_WORK TASK_
Repeat everything in the listing exactly, except for the images.

_PROVIDED DATA_
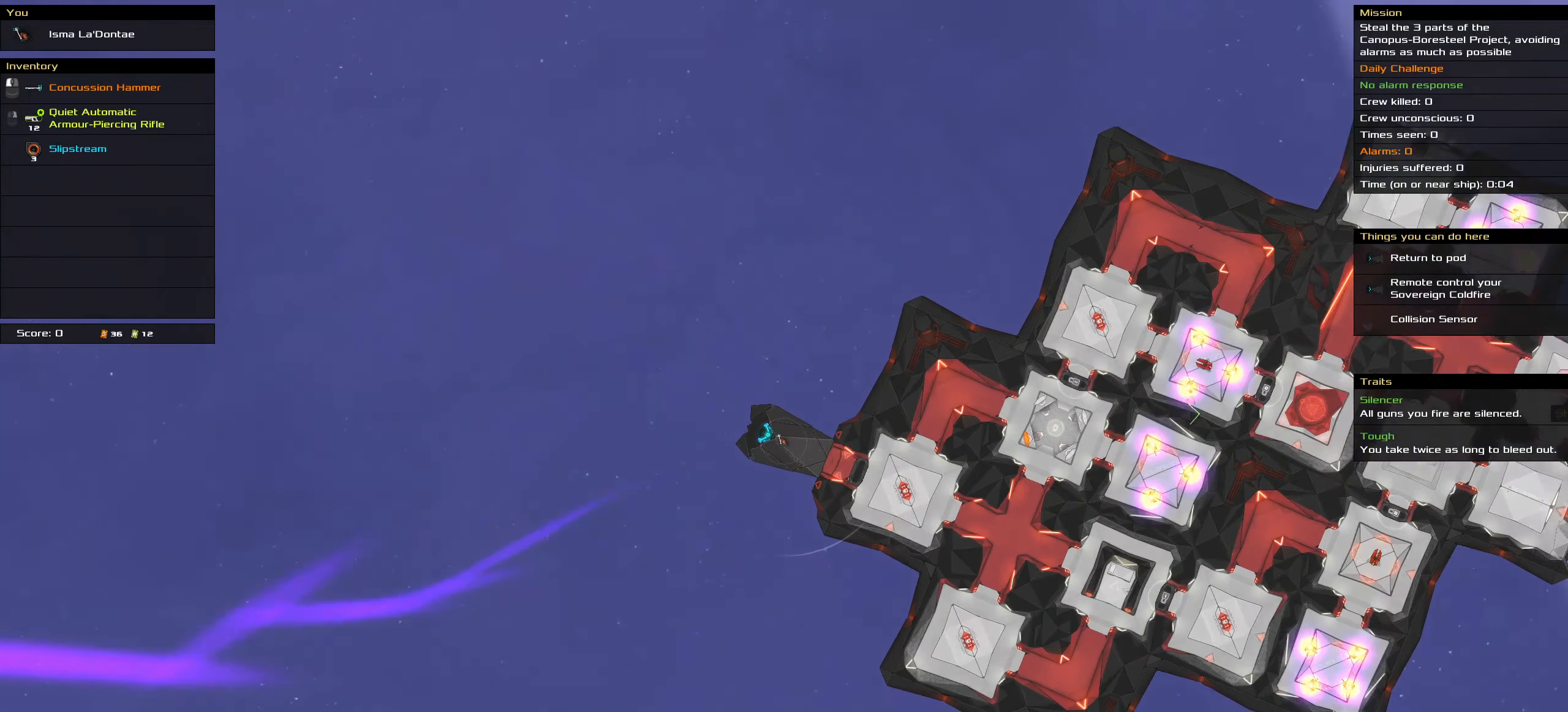
{"keys": ["t"], "mouse": [], "events": [[466, "t", "down"]]}
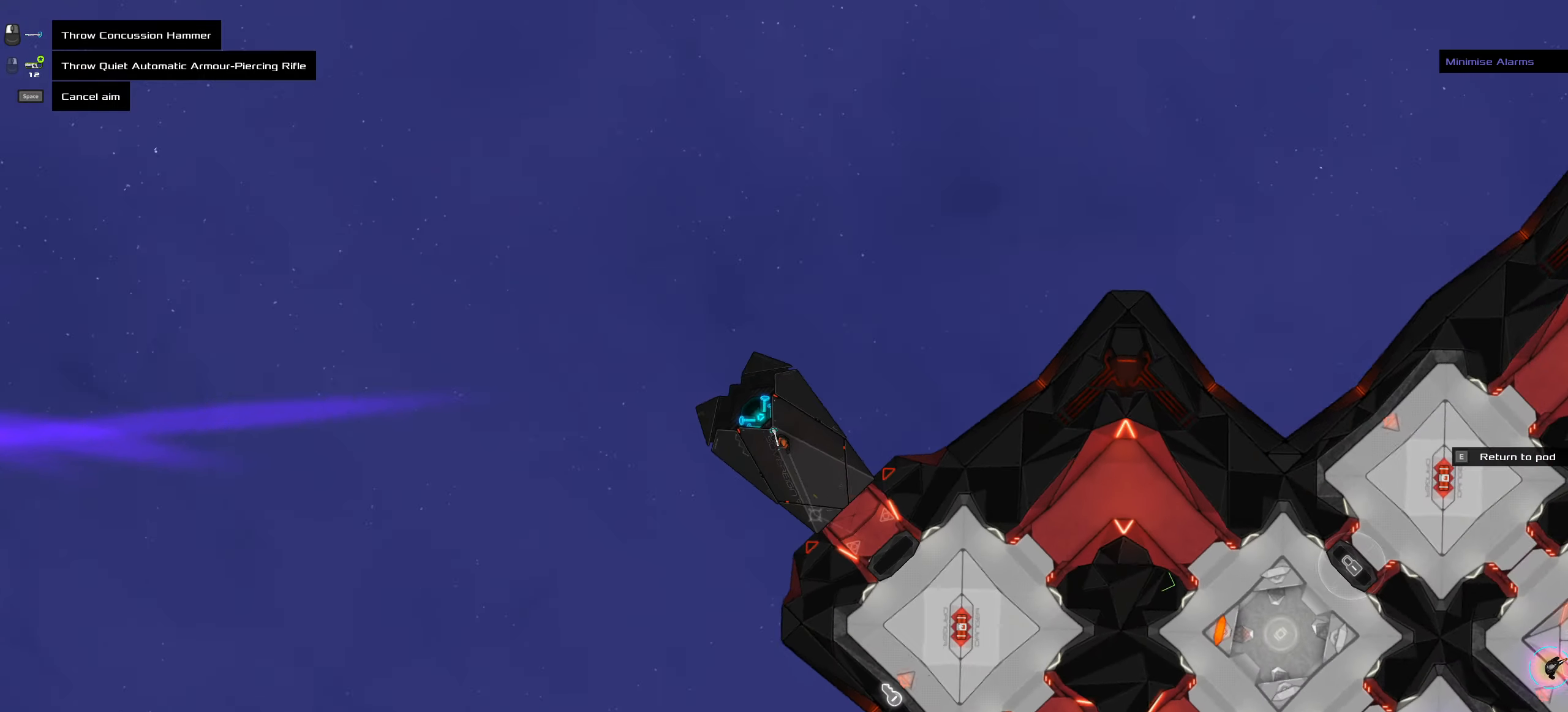
{"keys": [], "mouse": [], "events": [[100, "t", "up"]]}
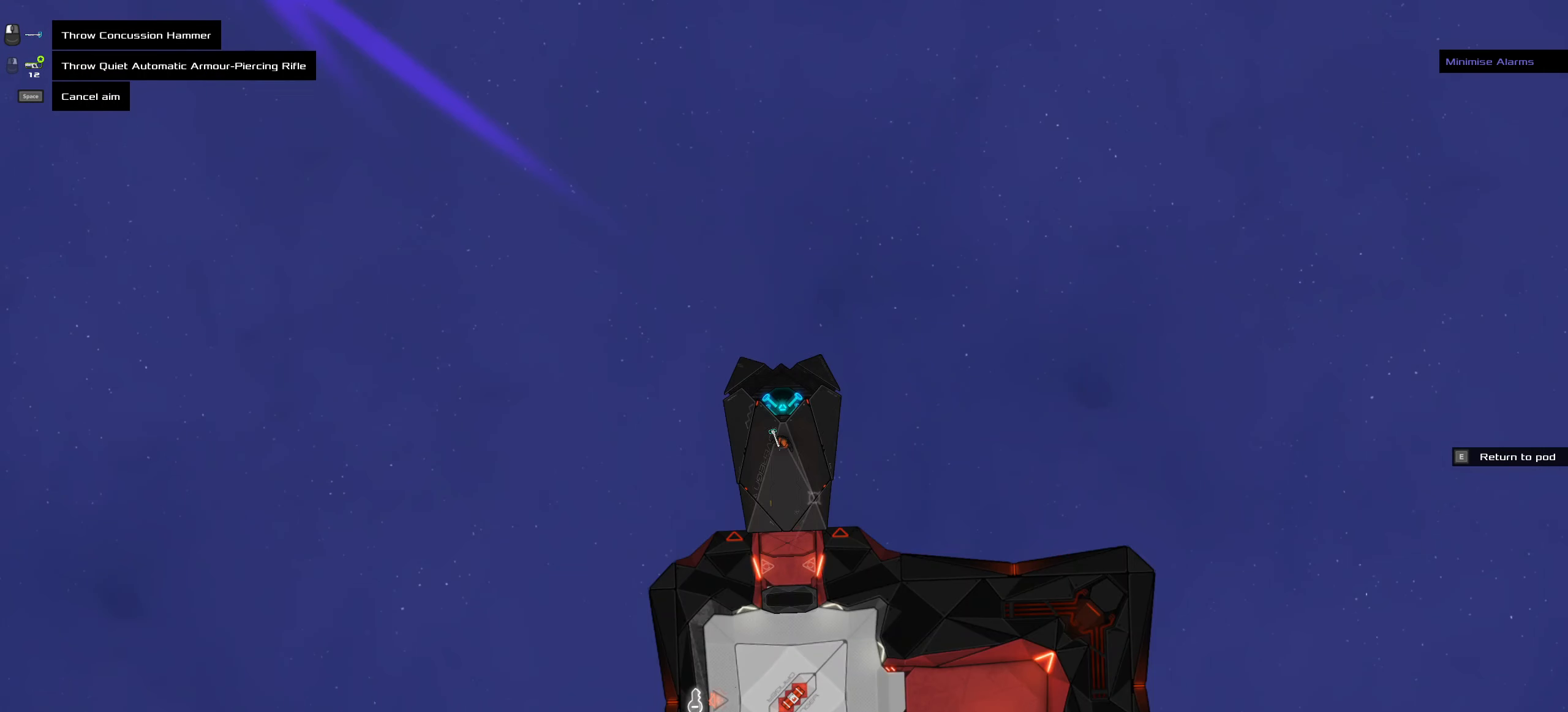
{"keys": [], "mouse": [], "events": [[350, "space", "down"], [450, "space", "up"]]}
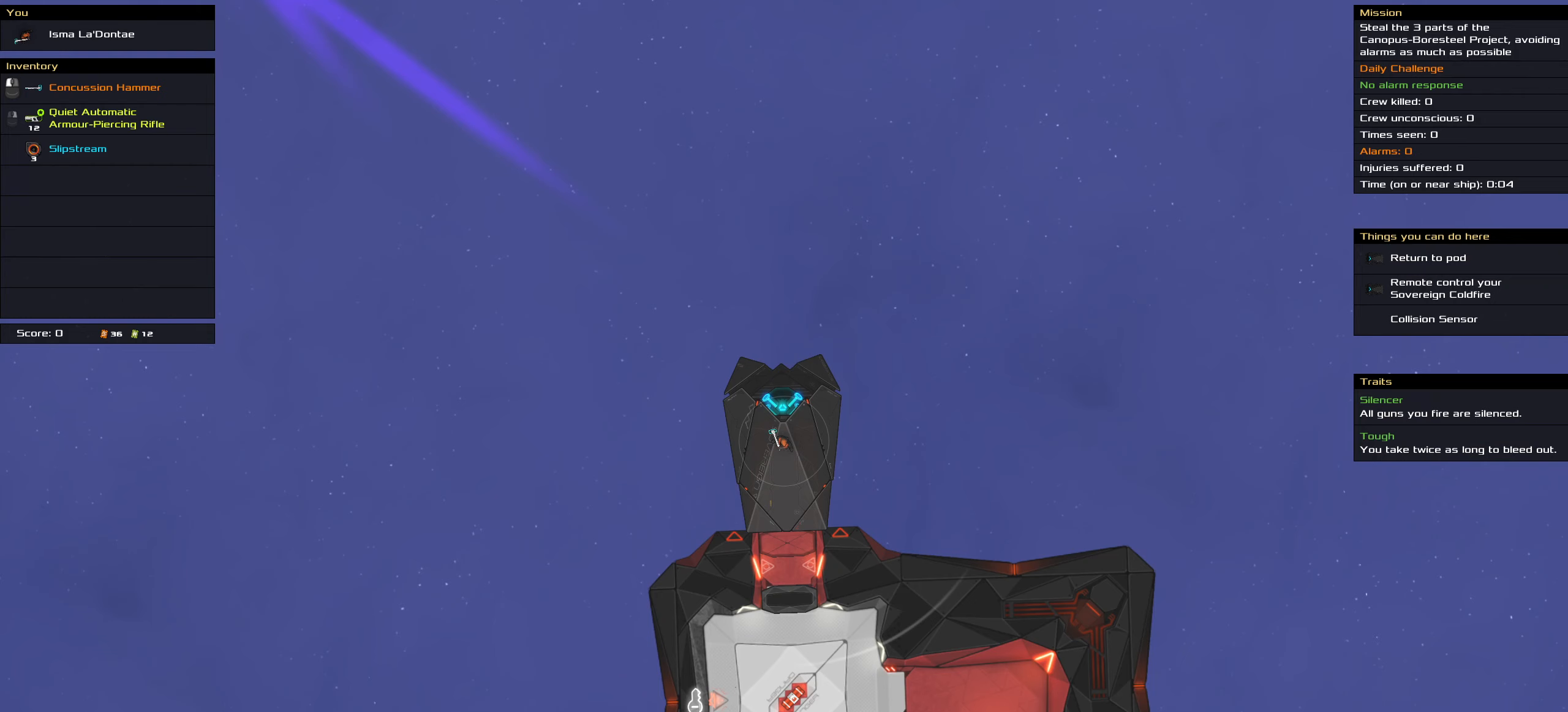
{"keys": ["shift_l"], "mouse": [], "events": [[416, "shift_l", "down"]]}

_RESPONSE TO THE EXERCISE_
{"keys": ["t"], "mouse": [], "events": [[466, "t", "down"]]}
{"keys": [], "mouse": [], "events": [[100, "t", "up"]]}
{"keys": [], "mouse": [], "events": [[350, "space", "down"], [450, "space", "up"]]}
{"keys": ["shift_l"], "mouse": [], "events": [[416, "shift_l", "down"]]}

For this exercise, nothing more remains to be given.